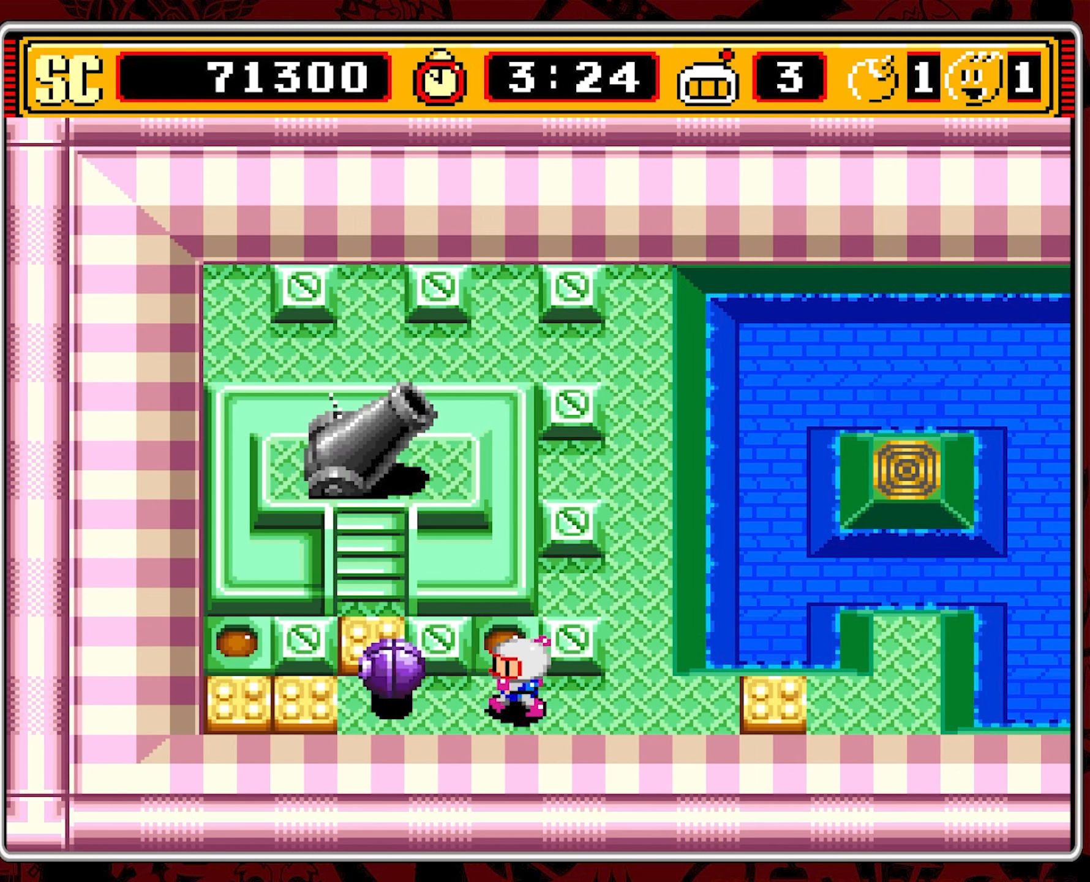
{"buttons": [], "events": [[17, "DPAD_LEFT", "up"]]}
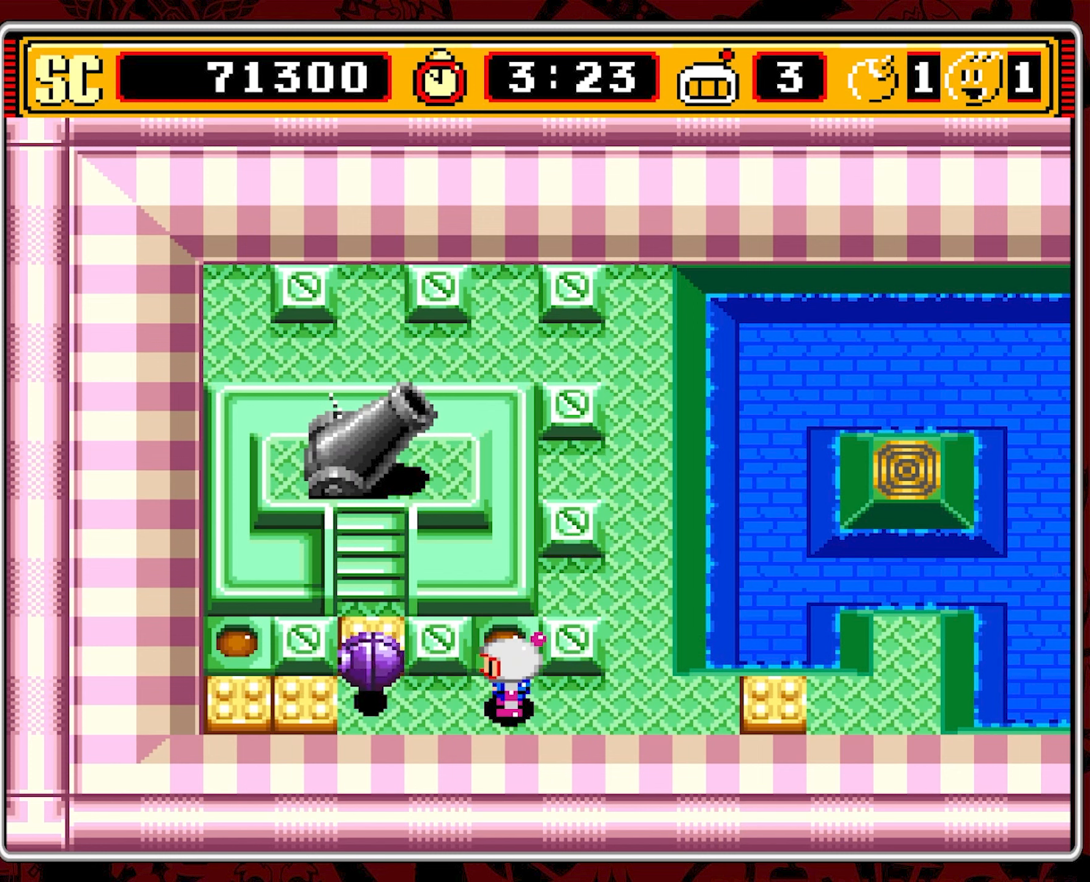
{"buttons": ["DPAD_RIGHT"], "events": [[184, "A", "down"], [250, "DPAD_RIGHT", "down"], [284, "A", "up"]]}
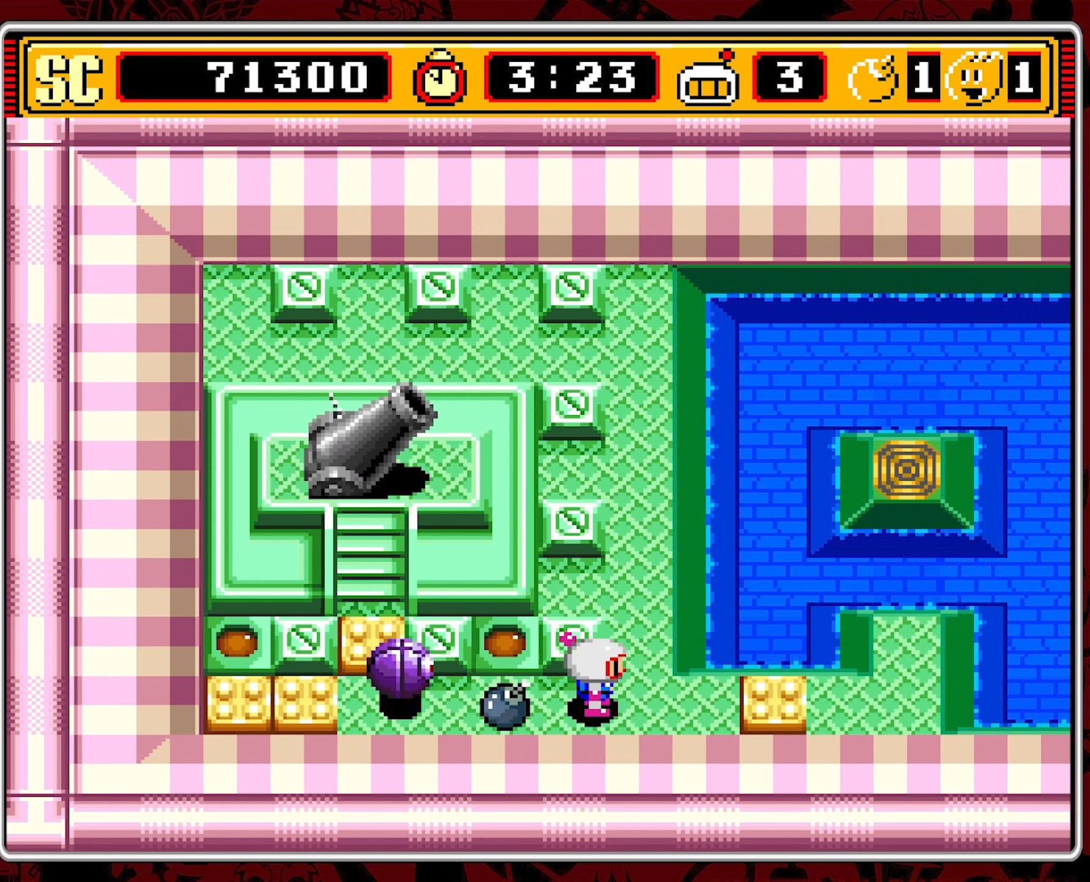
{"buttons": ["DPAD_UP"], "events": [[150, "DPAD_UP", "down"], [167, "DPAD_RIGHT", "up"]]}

● **YOUR OBJECTIVE**
Working from the lines above, reproduce the material exactly and exclude its pictures.

● **SOLUTION TO THIS PROBLEM**
{"buttons": [], "events": [[17, "DPAD_LEFT", "up"]]}
{"buttons": ["DPAD_RIGHT"], "events": [[184, "A", "down"], [250, "DPAD_RIGHT", "down"], [284, "A", "up"]]}
{"buttons": ["DPAD_UP"], "events": [[150, "DPAD_UP", "down"], [167, "DPAD_RIGHT", "up"]]}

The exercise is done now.